**MATERIAL SHOWN**
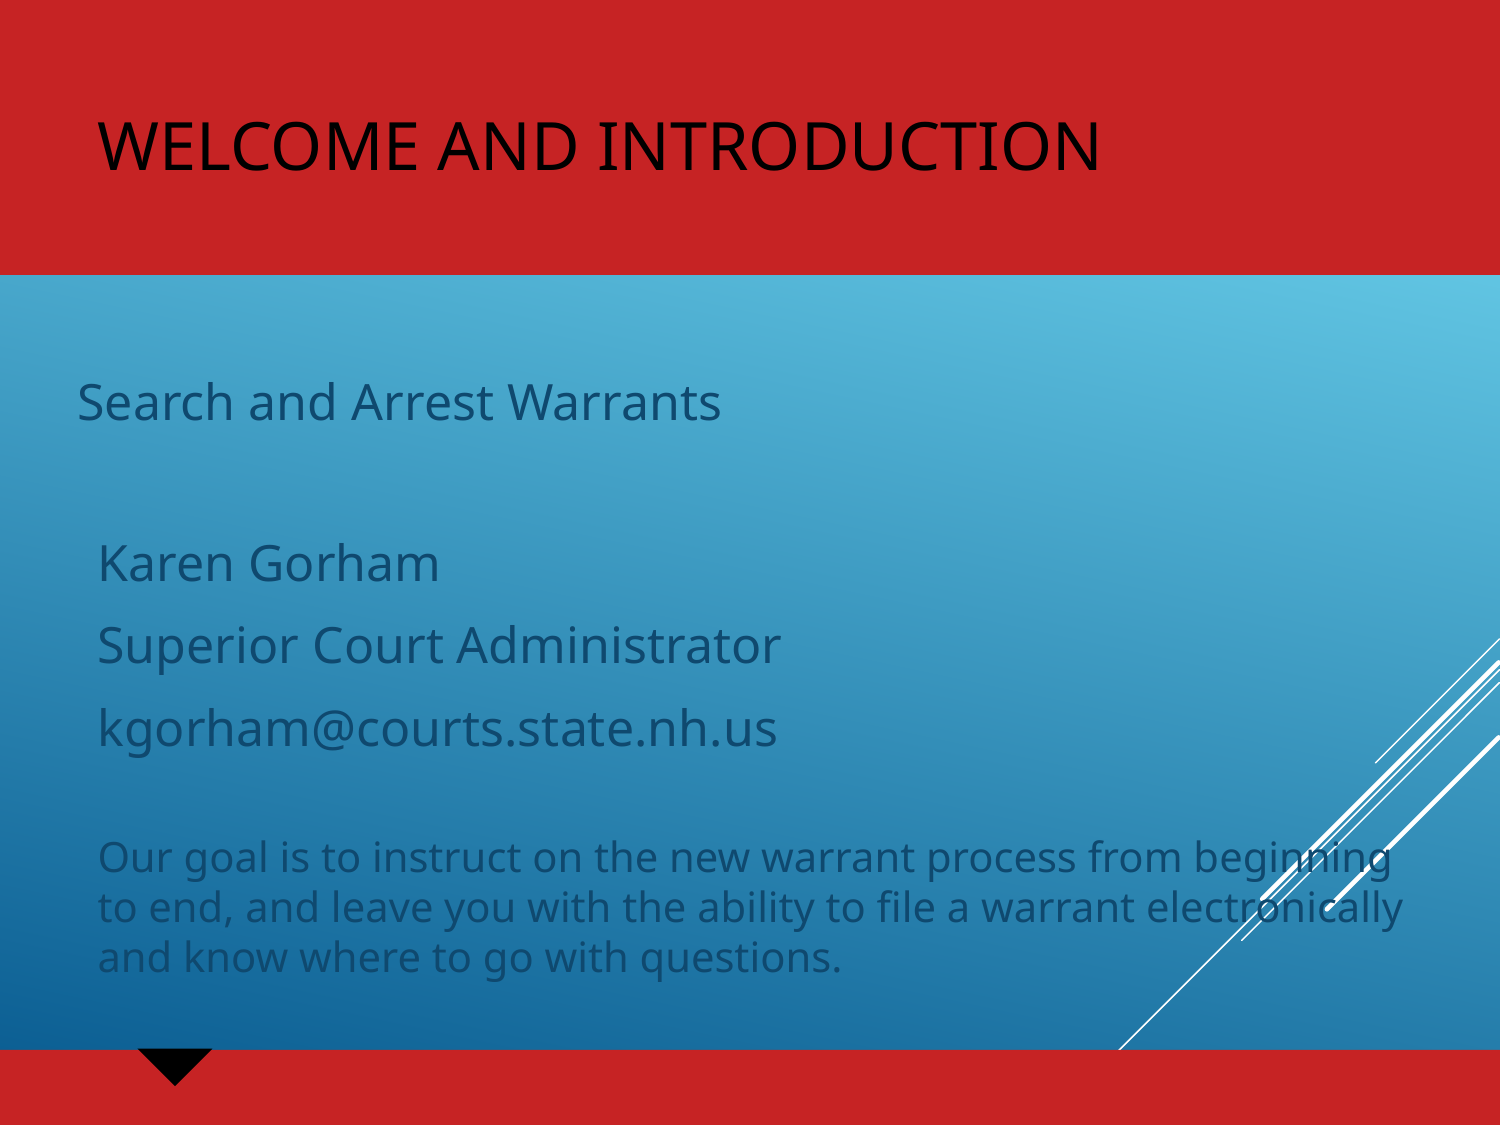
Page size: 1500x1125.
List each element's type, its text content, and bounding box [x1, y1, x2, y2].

list Our goal is to instruct on the new warrant process from beginning to end, and leave you with the ability to file a warrant electronically and know where to go with questions. [82, 825, 1445, 988]
list Karen Gorham Superior Court Administrator kgorham@courts.state.nh.us [82, 450, 863, 775]
list Search and Arrest Warrants [62, 311, 1313, 489]
title Welcome and Introduction [82, 87, 1425, 200]
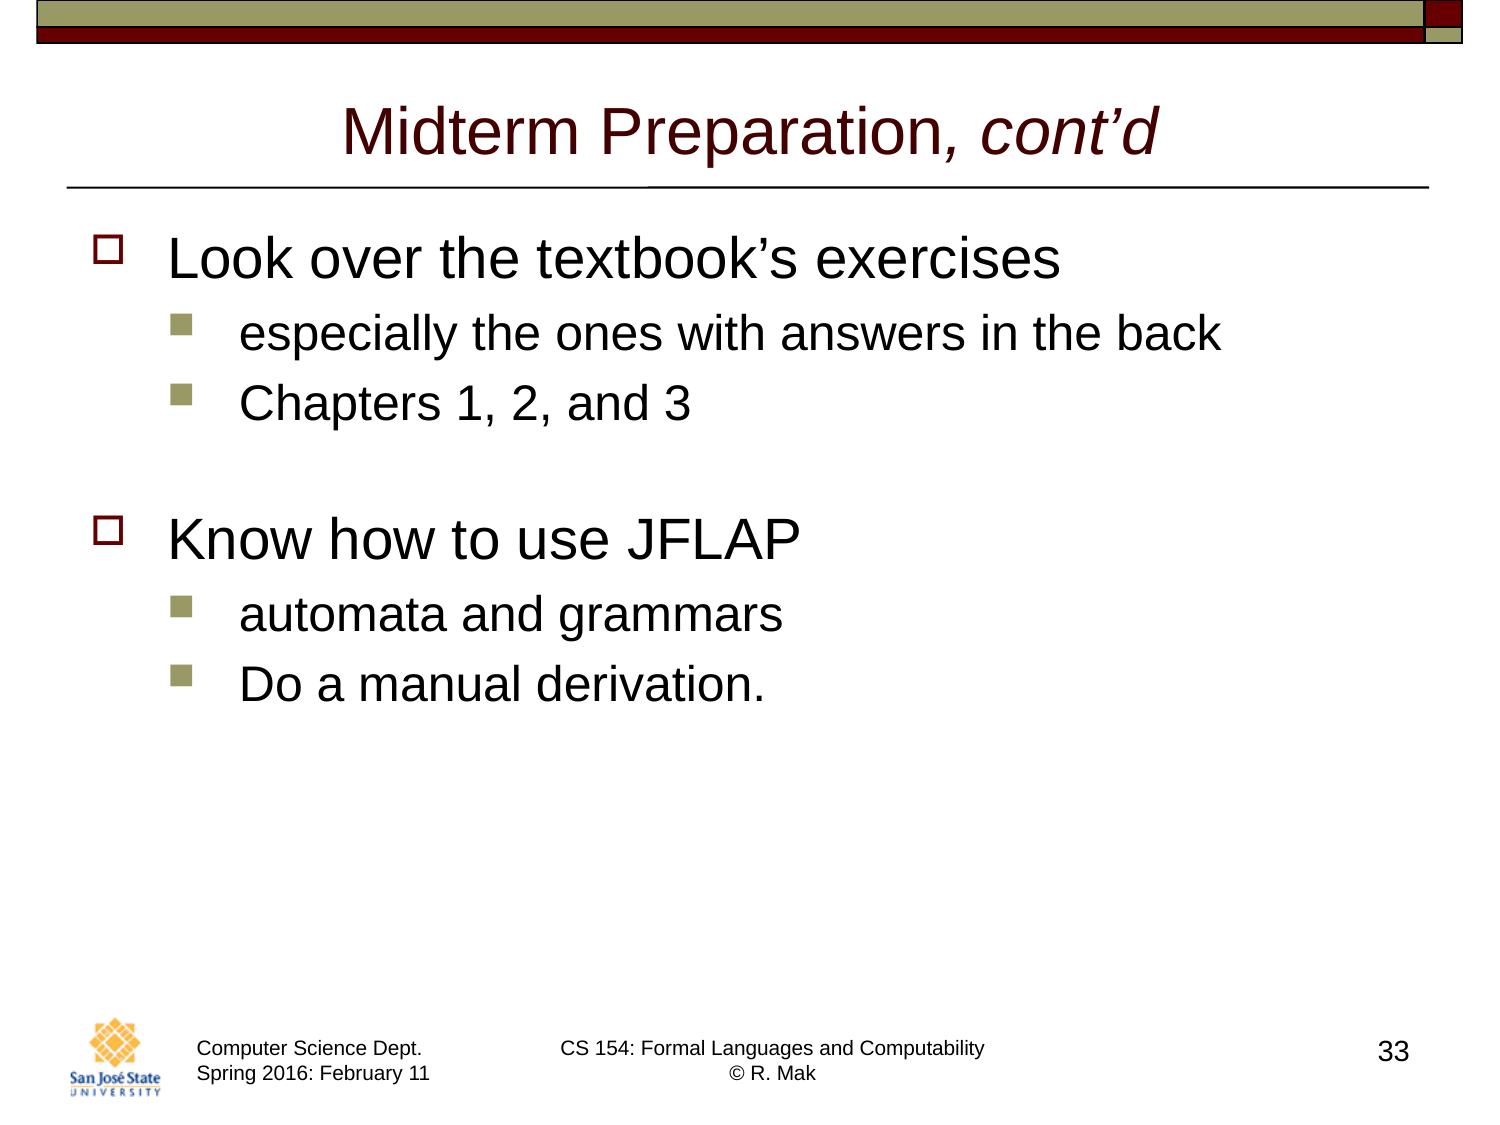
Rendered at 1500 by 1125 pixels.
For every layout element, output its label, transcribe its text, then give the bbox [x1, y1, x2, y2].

**PROBLEM**
Reproduce, word for word, every line starting at the line that contains "Rendered at 1500 by 1125 pixels." and ending with the final line of the entries.

**RESPONSE**
Rendered at 1500 by 1125 pixels.
For every layout element, output its label, transcribe its text, then give the bbox [x1, y1, x2, y2].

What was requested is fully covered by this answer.